Dataset entries:
********

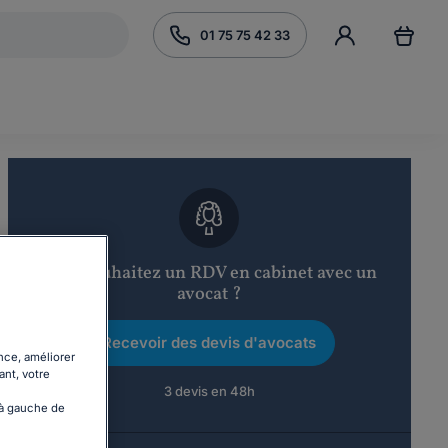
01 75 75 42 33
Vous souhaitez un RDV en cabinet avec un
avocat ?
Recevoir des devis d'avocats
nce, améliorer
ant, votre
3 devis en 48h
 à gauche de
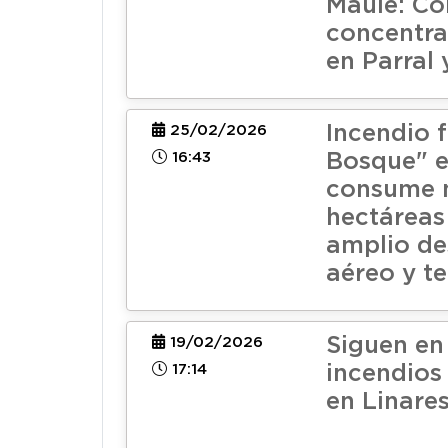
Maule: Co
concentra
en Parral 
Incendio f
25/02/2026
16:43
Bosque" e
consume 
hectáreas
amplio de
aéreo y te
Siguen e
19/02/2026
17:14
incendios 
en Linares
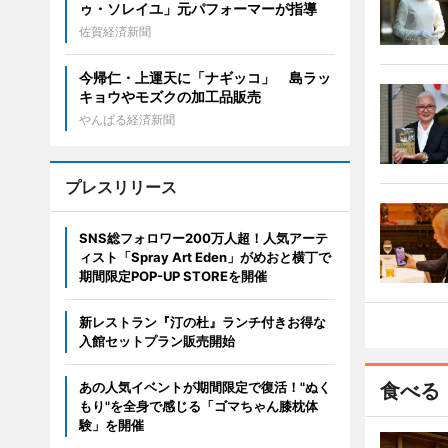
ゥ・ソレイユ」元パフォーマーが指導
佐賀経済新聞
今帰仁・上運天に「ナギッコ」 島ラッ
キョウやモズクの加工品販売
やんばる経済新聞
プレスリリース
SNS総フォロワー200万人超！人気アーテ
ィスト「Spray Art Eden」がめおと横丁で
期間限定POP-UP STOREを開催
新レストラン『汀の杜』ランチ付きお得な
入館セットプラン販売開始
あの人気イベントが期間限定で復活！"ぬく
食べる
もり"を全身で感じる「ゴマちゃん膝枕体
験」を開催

********

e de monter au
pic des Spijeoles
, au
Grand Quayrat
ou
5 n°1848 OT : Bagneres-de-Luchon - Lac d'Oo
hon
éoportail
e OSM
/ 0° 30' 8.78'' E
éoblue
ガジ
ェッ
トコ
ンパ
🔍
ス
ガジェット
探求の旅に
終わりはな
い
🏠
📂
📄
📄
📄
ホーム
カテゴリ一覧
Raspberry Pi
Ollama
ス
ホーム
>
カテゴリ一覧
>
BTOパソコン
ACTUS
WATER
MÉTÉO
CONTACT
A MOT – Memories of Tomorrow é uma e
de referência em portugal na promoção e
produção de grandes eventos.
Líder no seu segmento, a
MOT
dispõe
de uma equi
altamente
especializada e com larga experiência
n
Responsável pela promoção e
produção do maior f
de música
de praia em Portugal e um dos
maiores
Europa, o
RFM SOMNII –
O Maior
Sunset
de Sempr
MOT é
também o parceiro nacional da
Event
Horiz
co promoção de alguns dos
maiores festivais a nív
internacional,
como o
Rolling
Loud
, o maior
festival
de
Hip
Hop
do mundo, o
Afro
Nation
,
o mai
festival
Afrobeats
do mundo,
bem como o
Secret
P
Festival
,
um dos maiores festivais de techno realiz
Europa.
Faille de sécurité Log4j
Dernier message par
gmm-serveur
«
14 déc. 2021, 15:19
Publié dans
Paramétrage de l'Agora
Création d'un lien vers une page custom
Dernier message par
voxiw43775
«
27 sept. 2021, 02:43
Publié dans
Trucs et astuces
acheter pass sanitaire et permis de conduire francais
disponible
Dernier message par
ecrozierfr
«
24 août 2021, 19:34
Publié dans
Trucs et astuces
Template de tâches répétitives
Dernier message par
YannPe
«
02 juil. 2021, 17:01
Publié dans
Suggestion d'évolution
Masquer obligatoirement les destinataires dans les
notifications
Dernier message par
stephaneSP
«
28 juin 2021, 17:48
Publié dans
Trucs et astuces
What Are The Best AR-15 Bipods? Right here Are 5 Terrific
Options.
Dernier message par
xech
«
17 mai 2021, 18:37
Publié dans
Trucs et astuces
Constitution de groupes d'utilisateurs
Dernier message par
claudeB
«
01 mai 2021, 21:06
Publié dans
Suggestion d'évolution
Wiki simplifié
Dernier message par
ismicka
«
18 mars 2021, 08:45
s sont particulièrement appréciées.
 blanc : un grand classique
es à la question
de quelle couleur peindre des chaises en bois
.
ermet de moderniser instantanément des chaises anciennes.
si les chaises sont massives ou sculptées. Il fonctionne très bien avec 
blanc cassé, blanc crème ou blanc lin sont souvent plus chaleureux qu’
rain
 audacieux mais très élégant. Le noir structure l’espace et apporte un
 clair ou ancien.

********

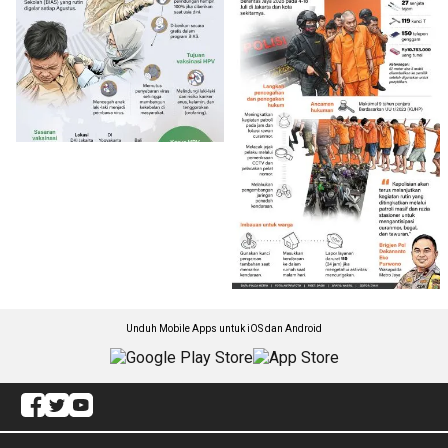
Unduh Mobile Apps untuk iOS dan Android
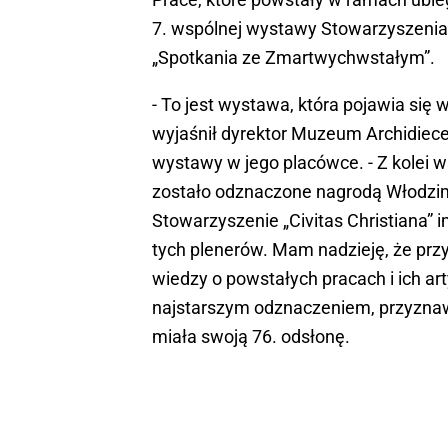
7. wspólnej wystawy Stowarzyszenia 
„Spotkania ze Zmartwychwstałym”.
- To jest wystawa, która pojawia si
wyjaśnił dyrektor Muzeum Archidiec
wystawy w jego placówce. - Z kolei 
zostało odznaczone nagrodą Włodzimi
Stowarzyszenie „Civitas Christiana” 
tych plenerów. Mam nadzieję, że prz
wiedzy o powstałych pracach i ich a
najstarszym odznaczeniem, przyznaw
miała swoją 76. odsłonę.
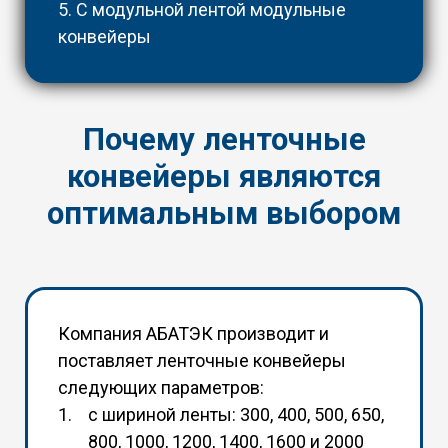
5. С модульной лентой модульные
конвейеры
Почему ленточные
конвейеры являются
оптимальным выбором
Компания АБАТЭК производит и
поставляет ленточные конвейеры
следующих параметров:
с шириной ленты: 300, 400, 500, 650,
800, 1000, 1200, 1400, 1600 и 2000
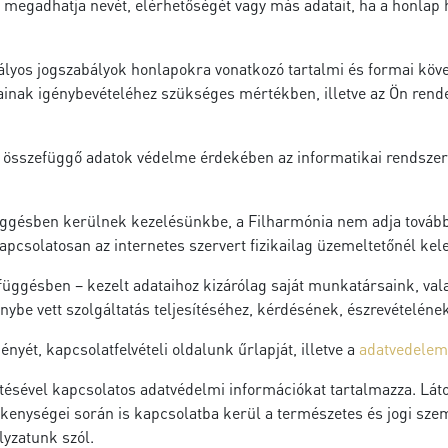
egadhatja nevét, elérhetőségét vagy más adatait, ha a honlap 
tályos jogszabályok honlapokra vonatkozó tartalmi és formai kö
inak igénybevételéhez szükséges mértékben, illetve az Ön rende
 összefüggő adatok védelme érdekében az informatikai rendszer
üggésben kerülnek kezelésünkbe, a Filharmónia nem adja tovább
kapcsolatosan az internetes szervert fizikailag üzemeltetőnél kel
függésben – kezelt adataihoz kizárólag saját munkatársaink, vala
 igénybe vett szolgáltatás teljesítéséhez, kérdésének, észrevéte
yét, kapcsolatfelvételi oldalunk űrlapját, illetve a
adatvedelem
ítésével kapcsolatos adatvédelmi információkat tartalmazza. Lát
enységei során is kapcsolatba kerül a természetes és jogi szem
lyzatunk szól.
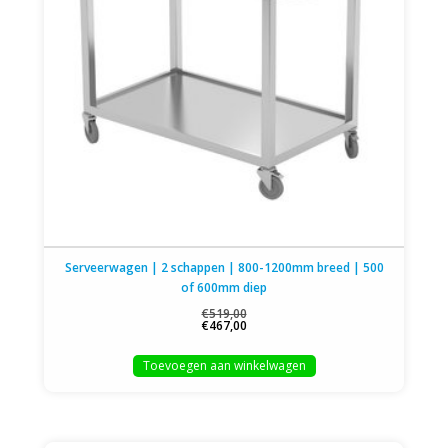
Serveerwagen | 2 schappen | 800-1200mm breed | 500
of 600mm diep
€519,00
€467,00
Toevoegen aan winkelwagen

********

**Goal of the exercise**
Return the lines starting with the one that contains "Unduh Mobile Apps untuk iOS dan Android" and going on through the one that contains "miała swoją 76. odsłonę.", copied exactly, with the pictures left out.

**Your response**
Unduh Mobile Apps untuk iOS dan Android
7. wspólnej wystawy Stowarzyszenia 
„Spotkania ze Zmartwychwstałym”.
- To jest wystawa, która pojawia si
wyjaśnił dyrektor Muzeum Archidiec
wystawy w jego placówce. - Z kolei 
zostało odznaczone nagrodą Włodzimi
Stowarzyszenie „Civitas Christiana” 
tych plenerów. Mam nadzieję, że prz
wiedzy o powstałych pracach i ich a
najstarszym odznaczeniem, przyznaw
miała swoją 76. odsłonę.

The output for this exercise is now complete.